SOURCE TEXT:
──────────

WASHINGTON — New York City Mayor Bill de Blasio sharply criticized President Donald Trump's response to the coronavirus pandemic Sunday, arguing that the federal government has not done enough to ramp up production of life-saving medical supplies like masks and ventilators and asking the president to deploy the military across the country to help with the public-health crisis.
“The president of the United States is from New York City and he will not lift a finger to help his hometown and I don’t get it. I don’t get it. Right now, I have asked repeatedly for the military to be mobilized, for the Defense Production Act to be used to its fullest to get us things like ventilators, so people can live who would die otherwise,” De Blasio said Sunday on a special edition of NBC’s “Meet the Press.”
“If the president doesn’t act, people will die who could have lived otherwise — senior citizens, folks who are members of families.”
De Blasio said the president should order all military personnel with medical training to deploy to hot-spots in America and to help the country ferry ventilators to those hot spots.
“Why are they at their bases? Why are they not being allowed to serve? I guarantee you they are ready to serve, but the president has to give the order,” he said.
The comments sparked a back-and-forth with Maryland Gov. Larry Hogan, who said that looking backward is not productive.
“I don’t think just talking about what was done wrong yesterday or last week or last year is really that helpful in the discussion,” Hogan said.
“We are getting some progress. Now, it’s not nearly enough, it’s not fast enough, we’re way behind the curve,” he said, adding that the unified effort is making progress on respirators, masks and tests.
“It’s not a perfect situation, but we are trying to ramp up, order things on the open market, get some things produced here. It’s going to take the federal, state and local governments all stepping up and doing whatever it takes regardless of who is supposed to do what,” he added.
De Blasio countered that “it’s not about blaming people for what happened in the past,” but said he’s trying to sound the alarm on ways he feels the response has been inadequate.
He specifically pointed to the Defense Production Act, a federal law that allows the federal government to push business to ramp-up production of certain products to protect the nation. Trump has said he would invoke the act “in a worst case scenario,” but Democratic leadership has called on him to do so now.

──────────

DATASET EXTRACT:
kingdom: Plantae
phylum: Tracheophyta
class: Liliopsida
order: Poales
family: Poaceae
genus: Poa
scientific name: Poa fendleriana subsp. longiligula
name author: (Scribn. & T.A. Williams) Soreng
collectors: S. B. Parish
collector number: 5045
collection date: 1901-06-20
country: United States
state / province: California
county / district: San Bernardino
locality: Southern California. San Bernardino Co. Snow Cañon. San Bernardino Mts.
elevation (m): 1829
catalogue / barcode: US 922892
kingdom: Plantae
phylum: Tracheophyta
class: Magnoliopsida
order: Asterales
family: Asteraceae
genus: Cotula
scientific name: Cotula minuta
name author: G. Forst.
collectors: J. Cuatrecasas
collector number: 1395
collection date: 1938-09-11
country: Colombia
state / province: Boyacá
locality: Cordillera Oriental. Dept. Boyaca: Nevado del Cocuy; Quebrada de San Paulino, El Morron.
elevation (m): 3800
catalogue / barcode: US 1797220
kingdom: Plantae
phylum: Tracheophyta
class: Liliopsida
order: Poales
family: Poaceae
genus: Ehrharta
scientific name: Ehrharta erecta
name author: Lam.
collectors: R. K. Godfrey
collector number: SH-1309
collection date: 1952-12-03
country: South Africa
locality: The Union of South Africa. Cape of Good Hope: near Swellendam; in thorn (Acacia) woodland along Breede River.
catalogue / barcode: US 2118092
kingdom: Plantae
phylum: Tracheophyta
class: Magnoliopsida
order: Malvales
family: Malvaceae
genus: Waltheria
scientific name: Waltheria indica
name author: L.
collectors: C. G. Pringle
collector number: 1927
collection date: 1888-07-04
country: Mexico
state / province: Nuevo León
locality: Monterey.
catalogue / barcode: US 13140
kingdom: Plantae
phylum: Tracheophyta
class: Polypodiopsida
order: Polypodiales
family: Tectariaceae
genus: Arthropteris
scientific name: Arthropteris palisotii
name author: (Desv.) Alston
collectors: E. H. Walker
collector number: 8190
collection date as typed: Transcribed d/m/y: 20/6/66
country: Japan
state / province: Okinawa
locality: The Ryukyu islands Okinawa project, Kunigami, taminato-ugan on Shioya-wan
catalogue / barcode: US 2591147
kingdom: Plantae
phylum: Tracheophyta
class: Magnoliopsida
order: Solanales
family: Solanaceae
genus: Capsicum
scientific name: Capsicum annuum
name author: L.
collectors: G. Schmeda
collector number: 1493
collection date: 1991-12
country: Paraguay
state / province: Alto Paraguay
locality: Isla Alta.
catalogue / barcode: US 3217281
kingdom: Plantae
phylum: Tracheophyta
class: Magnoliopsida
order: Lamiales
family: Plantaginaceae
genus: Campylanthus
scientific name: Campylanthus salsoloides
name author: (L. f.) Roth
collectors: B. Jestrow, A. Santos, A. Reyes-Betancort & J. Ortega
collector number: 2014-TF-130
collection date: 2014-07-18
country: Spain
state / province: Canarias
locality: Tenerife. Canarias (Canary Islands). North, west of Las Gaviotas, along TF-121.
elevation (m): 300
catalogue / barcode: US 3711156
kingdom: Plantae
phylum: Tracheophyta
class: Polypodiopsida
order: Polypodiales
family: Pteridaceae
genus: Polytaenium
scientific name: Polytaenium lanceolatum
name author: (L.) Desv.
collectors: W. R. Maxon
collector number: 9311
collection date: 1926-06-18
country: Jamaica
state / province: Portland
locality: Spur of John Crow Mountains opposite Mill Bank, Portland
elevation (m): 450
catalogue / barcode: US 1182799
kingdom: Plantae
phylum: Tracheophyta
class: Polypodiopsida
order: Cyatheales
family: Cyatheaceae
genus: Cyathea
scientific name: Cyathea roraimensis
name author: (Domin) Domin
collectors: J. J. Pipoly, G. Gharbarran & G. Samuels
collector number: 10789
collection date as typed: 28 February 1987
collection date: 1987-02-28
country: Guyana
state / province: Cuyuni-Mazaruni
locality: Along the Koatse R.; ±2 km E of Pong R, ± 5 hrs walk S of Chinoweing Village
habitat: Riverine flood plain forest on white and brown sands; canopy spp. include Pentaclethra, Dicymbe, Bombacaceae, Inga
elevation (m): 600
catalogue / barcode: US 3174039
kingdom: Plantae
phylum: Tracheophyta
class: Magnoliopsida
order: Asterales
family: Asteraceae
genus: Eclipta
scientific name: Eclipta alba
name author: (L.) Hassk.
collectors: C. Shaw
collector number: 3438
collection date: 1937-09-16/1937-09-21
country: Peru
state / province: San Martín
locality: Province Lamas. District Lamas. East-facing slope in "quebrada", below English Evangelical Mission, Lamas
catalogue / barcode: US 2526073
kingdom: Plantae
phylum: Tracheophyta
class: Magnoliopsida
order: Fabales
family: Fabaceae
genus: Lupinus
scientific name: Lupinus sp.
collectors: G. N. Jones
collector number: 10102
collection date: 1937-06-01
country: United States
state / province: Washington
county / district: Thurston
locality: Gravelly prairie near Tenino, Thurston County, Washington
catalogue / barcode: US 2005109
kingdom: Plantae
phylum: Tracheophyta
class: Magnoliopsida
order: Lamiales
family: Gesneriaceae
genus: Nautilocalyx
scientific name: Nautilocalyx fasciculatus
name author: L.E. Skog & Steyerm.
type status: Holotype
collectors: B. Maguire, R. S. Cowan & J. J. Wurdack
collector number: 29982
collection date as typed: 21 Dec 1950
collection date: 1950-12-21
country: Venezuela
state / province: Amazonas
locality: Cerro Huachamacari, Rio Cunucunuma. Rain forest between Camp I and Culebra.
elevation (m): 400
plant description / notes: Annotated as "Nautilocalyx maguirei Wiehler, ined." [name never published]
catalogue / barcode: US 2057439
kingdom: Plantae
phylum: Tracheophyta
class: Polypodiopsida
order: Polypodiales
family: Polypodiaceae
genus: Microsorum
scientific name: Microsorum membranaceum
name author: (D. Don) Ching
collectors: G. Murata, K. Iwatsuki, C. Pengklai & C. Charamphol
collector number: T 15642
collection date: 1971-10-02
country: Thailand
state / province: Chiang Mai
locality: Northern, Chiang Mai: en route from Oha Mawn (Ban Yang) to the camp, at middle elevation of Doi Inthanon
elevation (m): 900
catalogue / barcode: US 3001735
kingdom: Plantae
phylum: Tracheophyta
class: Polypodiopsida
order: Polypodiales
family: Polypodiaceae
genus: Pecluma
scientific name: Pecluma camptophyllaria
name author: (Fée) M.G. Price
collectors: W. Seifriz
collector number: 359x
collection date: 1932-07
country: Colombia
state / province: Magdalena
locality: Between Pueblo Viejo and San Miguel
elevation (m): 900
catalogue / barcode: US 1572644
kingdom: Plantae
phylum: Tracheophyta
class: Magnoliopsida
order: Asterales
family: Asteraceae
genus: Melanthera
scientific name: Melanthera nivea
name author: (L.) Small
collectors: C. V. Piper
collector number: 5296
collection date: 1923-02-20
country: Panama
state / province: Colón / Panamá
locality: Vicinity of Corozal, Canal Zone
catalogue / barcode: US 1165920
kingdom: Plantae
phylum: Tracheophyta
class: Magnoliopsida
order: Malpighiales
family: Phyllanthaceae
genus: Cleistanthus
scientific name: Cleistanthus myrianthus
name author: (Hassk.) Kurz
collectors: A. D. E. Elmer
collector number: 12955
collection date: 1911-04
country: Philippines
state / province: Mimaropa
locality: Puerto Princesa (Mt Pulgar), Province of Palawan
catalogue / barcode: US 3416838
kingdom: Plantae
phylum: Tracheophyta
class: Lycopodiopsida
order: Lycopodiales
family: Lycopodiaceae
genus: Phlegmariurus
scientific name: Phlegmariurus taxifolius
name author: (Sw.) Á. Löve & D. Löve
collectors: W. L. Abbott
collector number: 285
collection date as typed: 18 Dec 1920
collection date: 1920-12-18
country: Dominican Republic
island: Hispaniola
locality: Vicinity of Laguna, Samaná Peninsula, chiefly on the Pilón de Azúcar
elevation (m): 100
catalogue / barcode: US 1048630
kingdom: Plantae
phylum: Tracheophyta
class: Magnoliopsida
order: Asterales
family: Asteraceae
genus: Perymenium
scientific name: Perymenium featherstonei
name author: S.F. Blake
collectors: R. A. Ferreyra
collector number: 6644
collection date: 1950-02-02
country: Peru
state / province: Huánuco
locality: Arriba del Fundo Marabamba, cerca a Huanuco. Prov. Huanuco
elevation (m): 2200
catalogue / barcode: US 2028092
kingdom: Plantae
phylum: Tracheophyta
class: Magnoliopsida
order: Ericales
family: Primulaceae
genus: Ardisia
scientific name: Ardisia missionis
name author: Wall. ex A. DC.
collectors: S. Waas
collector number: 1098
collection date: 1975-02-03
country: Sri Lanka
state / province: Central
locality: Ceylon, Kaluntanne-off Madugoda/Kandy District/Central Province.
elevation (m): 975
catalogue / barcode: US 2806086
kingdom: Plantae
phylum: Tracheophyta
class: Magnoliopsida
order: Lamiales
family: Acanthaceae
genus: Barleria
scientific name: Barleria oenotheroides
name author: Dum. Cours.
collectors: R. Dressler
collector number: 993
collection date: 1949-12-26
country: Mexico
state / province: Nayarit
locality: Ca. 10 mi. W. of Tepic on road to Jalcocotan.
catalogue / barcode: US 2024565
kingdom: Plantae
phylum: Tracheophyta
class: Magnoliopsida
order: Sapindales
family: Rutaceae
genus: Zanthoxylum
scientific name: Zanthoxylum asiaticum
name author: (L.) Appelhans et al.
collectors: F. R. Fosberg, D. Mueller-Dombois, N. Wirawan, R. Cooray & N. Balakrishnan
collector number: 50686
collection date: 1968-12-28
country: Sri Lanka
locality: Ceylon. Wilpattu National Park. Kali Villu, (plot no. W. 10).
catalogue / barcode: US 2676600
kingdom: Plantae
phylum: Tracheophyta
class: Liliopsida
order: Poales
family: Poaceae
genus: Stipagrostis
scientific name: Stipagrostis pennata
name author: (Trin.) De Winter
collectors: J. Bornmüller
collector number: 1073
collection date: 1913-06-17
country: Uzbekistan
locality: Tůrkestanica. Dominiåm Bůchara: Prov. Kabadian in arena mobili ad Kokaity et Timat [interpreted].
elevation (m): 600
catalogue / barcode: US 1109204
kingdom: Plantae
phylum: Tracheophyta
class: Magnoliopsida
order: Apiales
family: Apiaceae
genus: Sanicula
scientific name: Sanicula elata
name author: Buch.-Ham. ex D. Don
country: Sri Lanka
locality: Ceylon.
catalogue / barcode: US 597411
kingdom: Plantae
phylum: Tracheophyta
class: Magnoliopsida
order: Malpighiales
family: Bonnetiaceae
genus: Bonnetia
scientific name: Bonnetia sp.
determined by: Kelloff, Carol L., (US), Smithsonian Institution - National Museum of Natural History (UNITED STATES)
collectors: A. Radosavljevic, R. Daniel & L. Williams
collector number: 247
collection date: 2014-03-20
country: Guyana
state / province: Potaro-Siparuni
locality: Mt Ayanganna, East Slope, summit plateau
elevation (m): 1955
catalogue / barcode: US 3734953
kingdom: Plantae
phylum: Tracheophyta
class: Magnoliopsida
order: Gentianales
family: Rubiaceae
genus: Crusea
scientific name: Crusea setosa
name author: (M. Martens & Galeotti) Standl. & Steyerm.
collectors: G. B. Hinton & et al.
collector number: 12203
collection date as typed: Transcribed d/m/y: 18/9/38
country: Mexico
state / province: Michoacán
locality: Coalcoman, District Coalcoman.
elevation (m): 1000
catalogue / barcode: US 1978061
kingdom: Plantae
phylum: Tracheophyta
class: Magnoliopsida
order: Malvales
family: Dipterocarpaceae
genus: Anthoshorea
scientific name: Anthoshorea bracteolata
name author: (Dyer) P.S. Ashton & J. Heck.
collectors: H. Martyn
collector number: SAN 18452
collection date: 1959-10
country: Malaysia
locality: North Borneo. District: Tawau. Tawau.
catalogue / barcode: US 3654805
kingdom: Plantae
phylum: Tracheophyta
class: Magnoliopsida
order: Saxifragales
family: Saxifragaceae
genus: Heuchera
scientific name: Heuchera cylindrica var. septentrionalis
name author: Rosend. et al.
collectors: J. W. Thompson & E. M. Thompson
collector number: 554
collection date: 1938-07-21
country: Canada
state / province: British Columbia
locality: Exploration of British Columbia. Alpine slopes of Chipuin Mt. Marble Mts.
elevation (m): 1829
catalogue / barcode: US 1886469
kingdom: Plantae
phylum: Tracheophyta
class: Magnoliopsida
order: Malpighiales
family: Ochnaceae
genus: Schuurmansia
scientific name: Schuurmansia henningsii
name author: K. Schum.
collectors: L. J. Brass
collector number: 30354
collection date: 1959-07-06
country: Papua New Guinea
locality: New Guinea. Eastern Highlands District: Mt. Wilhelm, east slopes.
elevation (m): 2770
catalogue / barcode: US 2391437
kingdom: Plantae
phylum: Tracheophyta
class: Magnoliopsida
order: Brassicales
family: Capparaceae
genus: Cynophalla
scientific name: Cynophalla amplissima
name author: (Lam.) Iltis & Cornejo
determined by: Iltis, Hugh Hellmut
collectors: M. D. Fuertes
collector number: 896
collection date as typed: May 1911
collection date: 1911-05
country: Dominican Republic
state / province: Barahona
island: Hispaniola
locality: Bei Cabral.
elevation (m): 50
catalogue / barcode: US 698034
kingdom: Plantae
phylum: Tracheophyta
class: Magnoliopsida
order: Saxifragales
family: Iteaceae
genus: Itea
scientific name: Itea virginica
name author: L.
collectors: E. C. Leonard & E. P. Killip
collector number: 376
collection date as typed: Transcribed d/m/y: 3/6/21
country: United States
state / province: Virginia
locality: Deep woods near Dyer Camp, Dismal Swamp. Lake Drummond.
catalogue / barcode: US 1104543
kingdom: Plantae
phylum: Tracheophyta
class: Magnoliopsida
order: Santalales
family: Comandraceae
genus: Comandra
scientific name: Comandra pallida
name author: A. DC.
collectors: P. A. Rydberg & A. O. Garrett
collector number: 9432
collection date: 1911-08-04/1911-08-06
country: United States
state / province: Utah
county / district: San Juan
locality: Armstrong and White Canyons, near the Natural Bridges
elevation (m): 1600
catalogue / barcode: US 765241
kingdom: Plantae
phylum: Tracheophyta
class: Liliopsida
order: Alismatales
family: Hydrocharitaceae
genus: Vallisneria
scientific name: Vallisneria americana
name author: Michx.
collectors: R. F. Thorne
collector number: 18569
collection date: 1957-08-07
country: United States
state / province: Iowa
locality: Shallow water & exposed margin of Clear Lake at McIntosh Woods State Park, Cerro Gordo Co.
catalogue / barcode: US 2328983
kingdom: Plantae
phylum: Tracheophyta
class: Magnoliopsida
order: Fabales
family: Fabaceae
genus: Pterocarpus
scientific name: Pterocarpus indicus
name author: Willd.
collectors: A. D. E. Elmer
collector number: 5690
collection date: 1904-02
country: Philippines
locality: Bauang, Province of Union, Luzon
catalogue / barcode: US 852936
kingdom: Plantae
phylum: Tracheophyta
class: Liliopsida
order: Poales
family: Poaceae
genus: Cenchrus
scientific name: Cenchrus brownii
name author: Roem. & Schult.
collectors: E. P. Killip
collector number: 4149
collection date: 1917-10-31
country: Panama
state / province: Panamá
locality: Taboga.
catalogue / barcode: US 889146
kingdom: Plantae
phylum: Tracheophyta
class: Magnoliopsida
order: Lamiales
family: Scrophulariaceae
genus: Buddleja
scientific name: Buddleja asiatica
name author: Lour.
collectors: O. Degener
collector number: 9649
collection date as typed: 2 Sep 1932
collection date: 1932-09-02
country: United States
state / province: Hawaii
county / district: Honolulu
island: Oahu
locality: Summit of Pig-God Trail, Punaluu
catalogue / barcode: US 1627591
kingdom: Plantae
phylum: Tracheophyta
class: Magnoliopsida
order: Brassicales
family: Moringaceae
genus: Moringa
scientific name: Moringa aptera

──────────

USING THE INFORMATION:
A - Using the article on the coronavirus response, explain in one to three sentences why de Blasio wanted the Defense Production Act used to its fullest.
B - Resume the article on the coronavirus response from the point at which it stops.

ANSWERS FOR THE TASKS:
A - He wanted the act used to obtain supplies such as ventilators so that people who would otherwise die could live. He warned that if the president did not act, people who could have lived would die.

B -
“The American government is not at full bore right now. The Defense Production Act, it’s been activated. We’ve gotten no indication of any factory on 24/7 shifts, we’ve gotten no shipments and the U.S. military is at its bases instead of at the front lines,” he said.
“We cannot be gentle about this point — right this minute, from this minute forward, our federal government needs to be in this fight instead of on the sidelines.”
FEMA Administrator Pete Gaynor told "Meet the Press" that FEMA is shipping supplies daily across the country and that states would get reimbursed by the federal government if they bought important supplies on the open market. He went on to call the Defense Production Act an “insurance policy” and a “lever” that hasn’t been flipped yet.
“We haven’t had to use it yet. Will we have to use it? Maybe. But right now, this is what makes America so great — every company pitching in to make sure we can beat this virus,” Gaynor said.
There are at least 26,747 confirmed coronavirus cases in the United States, according to data analyzed by Johns Hopkins University, as more than 80 million Americans are living under stay-at-home orders.
The New York State Department of Health reports 10,356 positive coronavirus cases in the state as of Saturday afternoon and the Maryland Emergency Management Agency reports 190 confirmed coronavirus cases.
Around the world, Hopkins reports almost 312,000 coronavirus cases globally, while more than 13,000 people have died from the virus and almost 94,000 have recovered.